= Objective a =
In the passage on nonphotorealistic video, what technique did DeCarlo and Santella base their method on?

= Text segment =

§ §

Though there are so many video synthesis methods to synthesize natural video phenomena, the synthesis results are traditionally striven photorealism scenes. That is to say photorealism effects can not produce artistic sensation. Sometimes, people want to enjoy artistic video with cartoon, oil, and water painting effects. In addition, photorealistic images often include more details than necessary to communicate intended information. It is known that nonphotorealistic rendering (NPR) is the subject of intense debate for representative methods of artistic style creation. Artistic expression can often convey a specific mood which is difficult to imbue in a photorealistic scene. NPR also can focus viewer’s attention on the important information while downplaying extraneous or unimportant features. Additionally, a NPR look is often more engaging than the traditional, photorealism computer graphic rendering [5]. So, if video texture can be rendered to some nonphotorealistic effects, we can obtain artistic video with infinite playing scene.

Some NPR methods address the computer generated abstract stylization artistic effects, and this process fit perceptual task performance and evaluation. Decaudin applied modeling tools to generate abstract effect from natural scene [6], and his method kept details very well and shadow stayed coherent. Based on mean-shift, DeCarlo and Santella extended three-dimensional video volumes to automatically generate abstract artistic [7]. Particularly in the presence of occlusions and camera movement, contour tracking required substantial user correction of the segmentation results.

This paper presents an improved method to synthesize phenomena video with flow-like abstract painting. The new NP-video model can convert natural phenomena to a flow-like stylization video fast, and we also can achieve the infinite video texture easily. The amalgamations of the NPR and video texture synthesis can make the user enjoy artistic phenomena work, looking on the original phenomena in different artistic style, immersing vision and spirit into the artistic kingdom, and avoid some critical problems in photorealism systems.

2. NP-Video Phenomena Model System

We will introduce the basic architecture of our NP-video phenomena model in this section. As shown in Figure 1, our system proceeds in two steps. (1) Flow-like effects rendering: the natural phenomena video should be rendered to NPR artistic scene. (2) Video texture synthesis: the phenomena with flow-like effect will be synthesized to infinite playing video. We define the final play sequence of video texture to eliminate visual discontinuities. In addition, frames dividing and recombination method is used to arrive coherent playing frames. Our architecture supports a common NPR technique merging to video texture, and the final NP-video can give user flexibility and enjoyment.

§ §

= Data supplied =

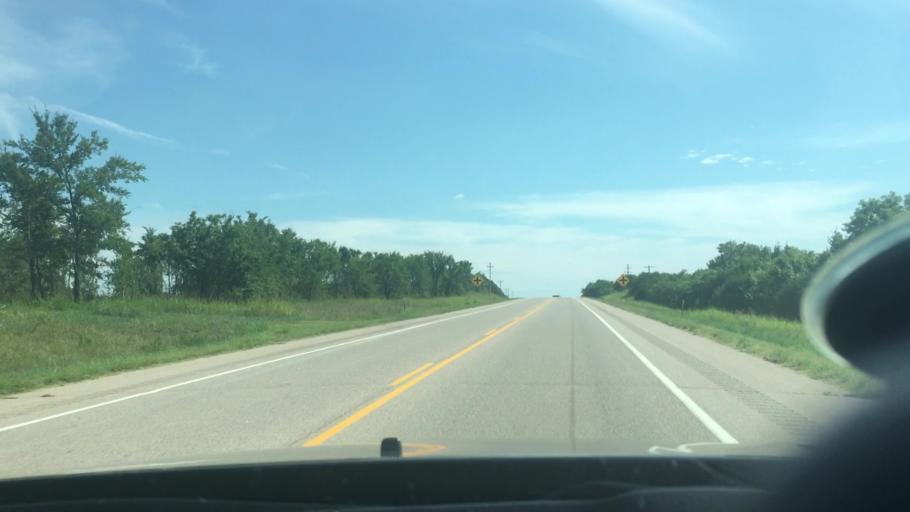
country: US
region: Oklahoma
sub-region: Seminole County
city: Konawa
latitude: 34.9882
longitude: -96.6793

§ §

= Objective b =
Put every line of the entries above into a Markdown table with the columns No. and Line, one row per line. Leave out blank lines and the pictures.

= Task result a =
Mean-shift.

= Task result b =
| No. | Line |
|---|---|
| 1 | country: US |
| 2 | region: Oklahoma |
| 3 | sub-region: Seminole County |
| 4 | city: Konawa |
| 5 | latitude: 34.9882 |
| 6 | longitude: -96.6793 |